All HDSS Nodes implement an electronic data QA/QC system to ensure consistent data quality standards across all Nodes. As part of operational harmonisation, SAPRIN Management performs an annual operational quality assurance review at each HDSS node to assess data quality, implementation of core protocol, and operational efficiency.

1.9.  Common Database;

SAPRIN provides a standard database to all HDSS Nodes that is built to store longitudinal data. The database is scalable and can be expanded in terms of both tables and variables. The database is designed to track three core entities on which longitudinal data will be collected (Fig4). The starting point is a dwelling unit which is a physical location, a plot of land belonging to one owner, with buildings, to which geo-coordinates can be assigned. Next is a household, a social group of one or more individual members. Every household must be resident at a dwelling, a physical location. Within each household are household members, who can be resident at the same physical dwelling as the household or could be resident elsewhere away from the household. This results in the concept of multiple household membership, whereby an individual is concurrently a member of two or more households that are resident in the DSA.  Whereas we can have a dwelling with no resident household, it is not possible to have a household without at least one member nor to have household member who is not linked to at least one household. Each physical location, household and household member is assigned a unique permanent study identifier that is used to longitudinally identify them over many years.   

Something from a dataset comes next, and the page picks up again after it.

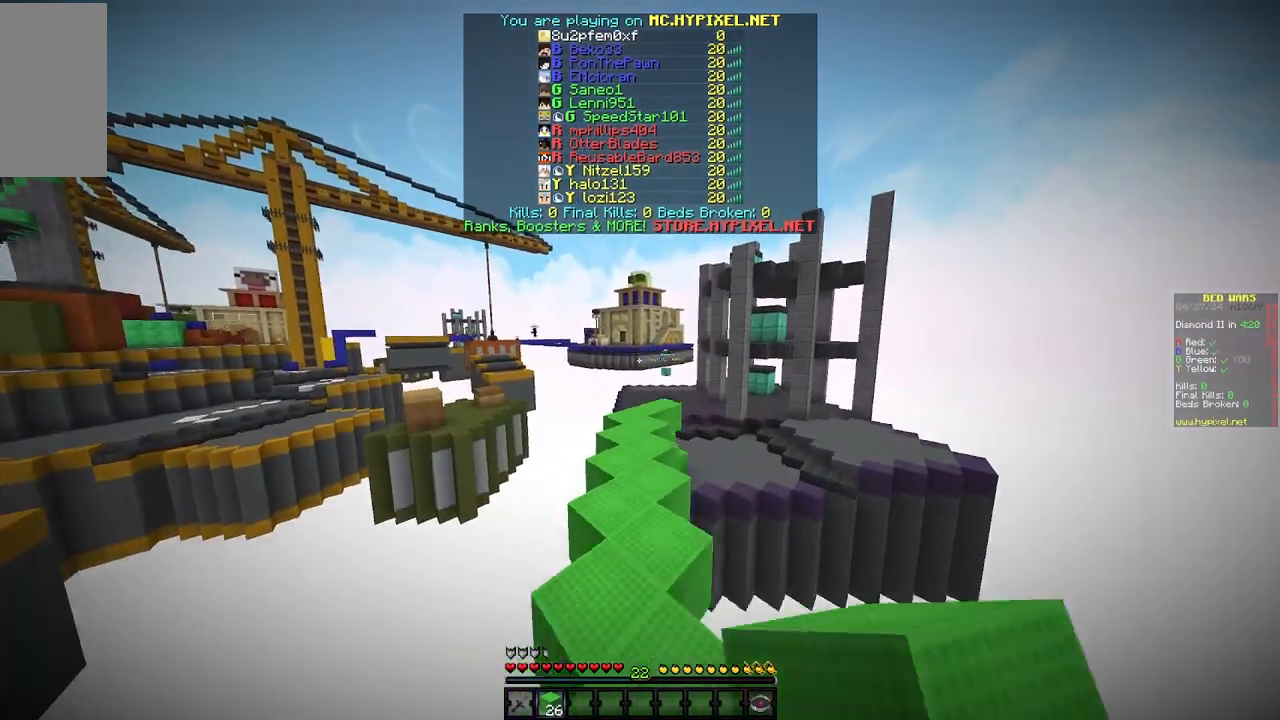
{"keys": ["w"], "mouse": [], "events": [[33, "mouse_left", "up"], [100, "mouse_left", "down"], [200, "mouse_left", "up"]]}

Fig4: SAPRIN Basic Data Structure

1.10. Best Practice Workshop Series;

To attain operational harmony across SAPRIN HDSS Nodes, communities of practice were established in research operations, data management and community engagement to foster collaboration and mutual support between the HDSS Nodes. These communities of best practice, consisting of staff leading a workstream at each HDSS Node, meet annually at a 3-day workshop, organised by SAPRIN and rotationally held at each HDSS Node, to discuss new developments, improvements, exchange best practices aimed at ensuring cost-efficient and cost-effective implementation of the SAPRIN core protocol. During the year, these communities of practice are used as networks to foster inter HDSS exchange visits and daily conversations of onsite and remote support to each other.